▶ [WORK TO COMPLETE] Your task is to copy every line of the entries that contains "تورین".

━━━ EXERCISE MATERIALS

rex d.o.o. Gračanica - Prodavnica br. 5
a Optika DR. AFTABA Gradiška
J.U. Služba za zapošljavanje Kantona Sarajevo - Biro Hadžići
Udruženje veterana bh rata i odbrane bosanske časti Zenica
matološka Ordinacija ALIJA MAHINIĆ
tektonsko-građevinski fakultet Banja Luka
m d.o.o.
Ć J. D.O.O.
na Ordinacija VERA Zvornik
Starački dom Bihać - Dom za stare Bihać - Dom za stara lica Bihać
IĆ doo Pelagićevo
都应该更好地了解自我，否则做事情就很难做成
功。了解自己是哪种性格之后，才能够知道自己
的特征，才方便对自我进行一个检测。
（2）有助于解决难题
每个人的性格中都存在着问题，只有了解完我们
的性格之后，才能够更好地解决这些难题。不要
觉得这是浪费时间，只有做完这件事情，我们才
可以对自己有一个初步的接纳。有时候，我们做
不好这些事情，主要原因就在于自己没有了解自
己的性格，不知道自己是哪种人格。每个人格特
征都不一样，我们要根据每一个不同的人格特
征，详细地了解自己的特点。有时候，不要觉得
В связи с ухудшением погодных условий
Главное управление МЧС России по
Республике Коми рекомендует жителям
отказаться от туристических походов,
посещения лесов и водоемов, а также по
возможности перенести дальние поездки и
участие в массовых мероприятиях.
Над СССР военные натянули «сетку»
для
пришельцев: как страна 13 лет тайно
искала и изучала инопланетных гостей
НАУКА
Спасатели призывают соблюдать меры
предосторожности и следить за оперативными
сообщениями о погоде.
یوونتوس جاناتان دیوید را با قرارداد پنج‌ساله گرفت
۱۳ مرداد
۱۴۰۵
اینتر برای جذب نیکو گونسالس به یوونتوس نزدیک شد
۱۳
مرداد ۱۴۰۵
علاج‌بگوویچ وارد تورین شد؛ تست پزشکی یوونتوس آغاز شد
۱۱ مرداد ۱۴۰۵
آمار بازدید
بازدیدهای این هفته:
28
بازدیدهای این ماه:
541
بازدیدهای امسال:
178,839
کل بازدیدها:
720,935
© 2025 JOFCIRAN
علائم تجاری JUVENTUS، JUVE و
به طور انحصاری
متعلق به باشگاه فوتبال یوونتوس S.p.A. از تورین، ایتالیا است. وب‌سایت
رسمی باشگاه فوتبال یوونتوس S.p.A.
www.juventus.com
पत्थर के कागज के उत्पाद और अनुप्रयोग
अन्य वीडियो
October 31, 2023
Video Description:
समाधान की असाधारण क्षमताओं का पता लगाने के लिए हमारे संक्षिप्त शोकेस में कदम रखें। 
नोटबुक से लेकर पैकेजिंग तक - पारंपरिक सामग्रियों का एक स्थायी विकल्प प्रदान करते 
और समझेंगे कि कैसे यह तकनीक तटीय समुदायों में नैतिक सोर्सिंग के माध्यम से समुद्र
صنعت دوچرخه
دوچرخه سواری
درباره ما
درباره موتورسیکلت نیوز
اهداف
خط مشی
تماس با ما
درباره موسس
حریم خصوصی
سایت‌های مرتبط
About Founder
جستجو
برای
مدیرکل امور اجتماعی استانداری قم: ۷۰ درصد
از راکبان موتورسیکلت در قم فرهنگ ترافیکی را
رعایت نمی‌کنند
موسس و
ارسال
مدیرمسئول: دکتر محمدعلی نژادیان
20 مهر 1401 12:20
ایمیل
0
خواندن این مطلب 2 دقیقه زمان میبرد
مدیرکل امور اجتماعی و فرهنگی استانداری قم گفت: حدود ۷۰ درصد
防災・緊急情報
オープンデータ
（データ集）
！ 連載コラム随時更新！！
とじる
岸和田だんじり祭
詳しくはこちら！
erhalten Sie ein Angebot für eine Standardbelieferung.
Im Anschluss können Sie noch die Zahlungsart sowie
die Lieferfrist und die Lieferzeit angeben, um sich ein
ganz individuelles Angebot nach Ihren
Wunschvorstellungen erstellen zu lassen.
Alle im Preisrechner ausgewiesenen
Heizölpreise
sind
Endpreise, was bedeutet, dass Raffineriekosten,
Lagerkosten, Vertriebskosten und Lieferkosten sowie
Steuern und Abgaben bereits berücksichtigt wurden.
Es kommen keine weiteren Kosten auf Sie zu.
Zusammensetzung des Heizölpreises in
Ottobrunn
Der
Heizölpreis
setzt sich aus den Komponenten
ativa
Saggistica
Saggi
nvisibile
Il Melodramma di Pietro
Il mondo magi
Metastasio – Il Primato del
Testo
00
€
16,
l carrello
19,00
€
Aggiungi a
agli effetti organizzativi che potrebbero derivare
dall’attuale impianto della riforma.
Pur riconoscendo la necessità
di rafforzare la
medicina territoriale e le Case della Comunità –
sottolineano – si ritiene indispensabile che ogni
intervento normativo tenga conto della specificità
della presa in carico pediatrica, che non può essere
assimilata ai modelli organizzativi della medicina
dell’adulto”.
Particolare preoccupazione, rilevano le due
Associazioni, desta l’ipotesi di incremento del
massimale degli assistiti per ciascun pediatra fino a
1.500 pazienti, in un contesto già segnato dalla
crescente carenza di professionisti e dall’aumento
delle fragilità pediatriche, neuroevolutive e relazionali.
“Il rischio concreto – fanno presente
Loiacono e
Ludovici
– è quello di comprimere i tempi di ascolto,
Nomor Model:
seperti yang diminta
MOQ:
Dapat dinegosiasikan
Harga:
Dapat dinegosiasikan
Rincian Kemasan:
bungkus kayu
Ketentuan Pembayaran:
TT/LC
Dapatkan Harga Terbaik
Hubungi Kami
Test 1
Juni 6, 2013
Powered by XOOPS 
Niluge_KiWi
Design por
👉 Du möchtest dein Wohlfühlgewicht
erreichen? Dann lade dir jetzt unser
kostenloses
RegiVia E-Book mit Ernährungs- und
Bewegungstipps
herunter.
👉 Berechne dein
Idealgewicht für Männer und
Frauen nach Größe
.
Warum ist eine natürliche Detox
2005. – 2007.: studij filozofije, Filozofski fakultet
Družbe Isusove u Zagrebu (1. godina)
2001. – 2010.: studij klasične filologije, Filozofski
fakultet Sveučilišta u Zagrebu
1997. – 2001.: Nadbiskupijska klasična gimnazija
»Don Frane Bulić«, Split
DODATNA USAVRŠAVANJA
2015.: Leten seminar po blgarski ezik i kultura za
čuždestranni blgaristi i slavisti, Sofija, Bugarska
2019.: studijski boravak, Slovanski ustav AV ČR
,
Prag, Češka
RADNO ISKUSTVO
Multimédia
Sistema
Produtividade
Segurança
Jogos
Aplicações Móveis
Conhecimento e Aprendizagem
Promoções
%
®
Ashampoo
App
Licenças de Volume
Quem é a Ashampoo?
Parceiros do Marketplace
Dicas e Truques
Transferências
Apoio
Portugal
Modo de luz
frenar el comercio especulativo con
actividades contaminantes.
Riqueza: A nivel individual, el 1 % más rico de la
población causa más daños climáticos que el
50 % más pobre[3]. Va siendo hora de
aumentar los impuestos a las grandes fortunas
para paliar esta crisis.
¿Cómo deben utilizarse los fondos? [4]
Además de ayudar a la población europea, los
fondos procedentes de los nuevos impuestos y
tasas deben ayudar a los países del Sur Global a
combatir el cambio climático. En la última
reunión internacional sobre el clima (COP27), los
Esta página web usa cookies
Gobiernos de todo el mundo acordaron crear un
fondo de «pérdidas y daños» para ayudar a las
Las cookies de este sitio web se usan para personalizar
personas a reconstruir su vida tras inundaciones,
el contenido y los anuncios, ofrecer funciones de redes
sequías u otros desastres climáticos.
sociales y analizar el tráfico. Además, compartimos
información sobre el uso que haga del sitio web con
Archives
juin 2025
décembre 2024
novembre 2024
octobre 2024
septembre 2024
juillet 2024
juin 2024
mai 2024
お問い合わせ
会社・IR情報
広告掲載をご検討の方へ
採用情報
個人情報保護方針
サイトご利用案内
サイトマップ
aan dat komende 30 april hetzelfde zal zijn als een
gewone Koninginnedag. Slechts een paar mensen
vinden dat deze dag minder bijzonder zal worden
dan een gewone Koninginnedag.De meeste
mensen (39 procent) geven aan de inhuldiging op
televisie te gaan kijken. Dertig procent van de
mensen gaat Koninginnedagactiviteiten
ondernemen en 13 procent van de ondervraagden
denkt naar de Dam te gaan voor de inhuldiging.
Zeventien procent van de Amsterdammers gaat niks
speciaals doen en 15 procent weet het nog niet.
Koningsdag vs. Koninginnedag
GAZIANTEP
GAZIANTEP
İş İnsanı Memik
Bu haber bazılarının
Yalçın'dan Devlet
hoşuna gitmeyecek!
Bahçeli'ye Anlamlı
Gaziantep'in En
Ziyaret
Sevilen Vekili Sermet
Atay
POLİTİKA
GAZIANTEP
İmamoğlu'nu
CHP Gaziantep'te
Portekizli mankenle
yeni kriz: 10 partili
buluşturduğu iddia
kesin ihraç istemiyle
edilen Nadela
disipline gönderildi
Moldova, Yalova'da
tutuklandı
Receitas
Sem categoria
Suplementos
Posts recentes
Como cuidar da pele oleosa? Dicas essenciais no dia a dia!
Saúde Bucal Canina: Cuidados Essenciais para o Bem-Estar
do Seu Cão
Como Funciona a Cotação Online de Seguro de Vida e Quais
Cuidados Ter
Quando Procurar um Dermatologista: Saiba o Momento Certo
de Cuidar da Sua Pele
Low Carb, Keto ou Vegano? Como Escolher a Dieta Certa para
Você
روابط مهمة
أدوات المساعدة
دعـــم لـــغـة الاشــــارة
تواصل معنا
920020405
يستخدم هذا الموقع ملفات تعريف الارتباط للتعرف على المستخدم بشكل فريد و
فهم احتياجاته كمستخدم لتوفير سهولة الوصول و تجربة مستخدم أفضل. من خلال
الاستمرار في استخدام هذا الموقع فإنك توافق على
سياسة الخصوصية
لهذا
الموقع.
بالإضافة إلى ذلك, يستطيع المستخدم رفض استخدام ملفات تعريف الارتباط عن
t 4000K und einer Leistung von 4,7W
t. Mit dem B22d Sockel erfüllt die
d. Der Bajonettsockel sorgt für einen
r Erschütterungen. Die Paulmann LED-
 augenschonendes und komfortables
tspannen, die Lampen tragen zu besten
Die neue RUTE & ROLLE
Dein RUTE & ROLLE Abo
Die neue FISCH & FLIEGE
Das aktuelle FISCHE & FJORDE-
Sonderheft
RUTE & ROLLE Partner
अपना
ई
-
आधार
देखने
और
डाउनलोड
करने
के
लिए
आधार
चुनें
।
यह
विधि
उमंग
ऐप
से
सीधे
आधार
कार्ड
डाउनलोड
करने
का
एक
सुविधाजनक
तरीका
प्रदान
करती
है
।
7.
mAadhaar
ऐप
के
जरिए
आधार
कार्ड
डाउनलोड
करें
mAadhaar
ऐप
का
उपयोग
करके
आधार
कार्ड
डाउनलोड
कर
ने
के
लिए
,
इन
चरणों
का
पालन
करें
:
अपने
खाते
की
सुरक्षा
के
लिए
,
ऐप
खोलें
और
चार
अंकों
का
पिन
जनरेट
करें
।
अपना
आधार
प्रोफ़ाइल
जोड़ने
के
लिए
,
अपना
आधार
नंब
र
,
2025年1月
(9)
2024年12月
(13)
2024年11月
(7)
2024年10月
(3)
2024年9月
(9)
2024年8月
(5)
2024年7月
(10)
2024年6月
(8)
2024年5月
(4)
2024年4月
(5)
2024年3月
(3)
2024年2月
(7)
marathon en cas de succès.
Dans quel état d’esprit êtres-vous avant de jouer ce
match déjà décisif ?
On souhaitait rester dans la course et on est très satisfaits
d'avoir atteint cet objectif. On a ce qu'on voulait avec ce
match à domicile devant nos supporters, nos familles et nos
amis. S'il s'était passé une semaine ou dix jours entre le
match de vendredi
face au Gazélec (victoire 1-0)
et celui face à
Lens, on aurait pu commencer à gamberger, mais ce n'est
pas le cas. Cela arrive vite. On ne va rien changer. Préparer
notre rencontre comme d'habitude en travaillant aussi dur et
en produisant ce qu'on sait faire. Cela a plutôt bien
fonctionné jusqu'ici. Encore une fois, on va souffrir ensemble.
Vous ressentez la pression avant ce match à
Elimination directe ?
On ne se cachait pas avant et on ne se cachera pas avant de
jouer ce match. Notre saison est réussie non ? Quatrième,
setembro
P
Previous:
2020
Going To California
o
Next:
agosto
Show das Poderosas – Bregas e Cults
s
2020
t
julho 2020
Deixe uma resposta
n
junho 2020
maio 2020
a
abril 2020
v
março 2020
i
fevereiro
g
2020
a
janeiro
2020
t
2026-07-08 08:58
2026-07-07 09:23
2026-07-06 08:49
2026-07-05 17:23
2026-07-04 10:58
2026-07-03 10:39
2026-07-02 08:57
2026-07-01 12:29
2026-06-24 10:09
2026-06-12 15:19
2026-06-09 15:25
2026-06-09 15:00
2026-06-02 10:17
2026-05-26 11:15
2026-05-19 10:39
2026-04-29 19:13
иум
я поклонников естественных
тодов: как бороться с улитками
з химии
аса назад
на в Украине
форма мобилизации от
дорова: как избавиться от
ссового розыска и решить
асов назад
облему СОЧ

━━━━━━

▶ [WORKED SOLUTION]
علاج‌بگوویچ وارد تورین شد؛ تست پزشکی یوونتوس آغاز شد
متعلق به باشگاه فوتبال یوونتوس S.p.A. از تورین، ایتالیا است. وب‌سایت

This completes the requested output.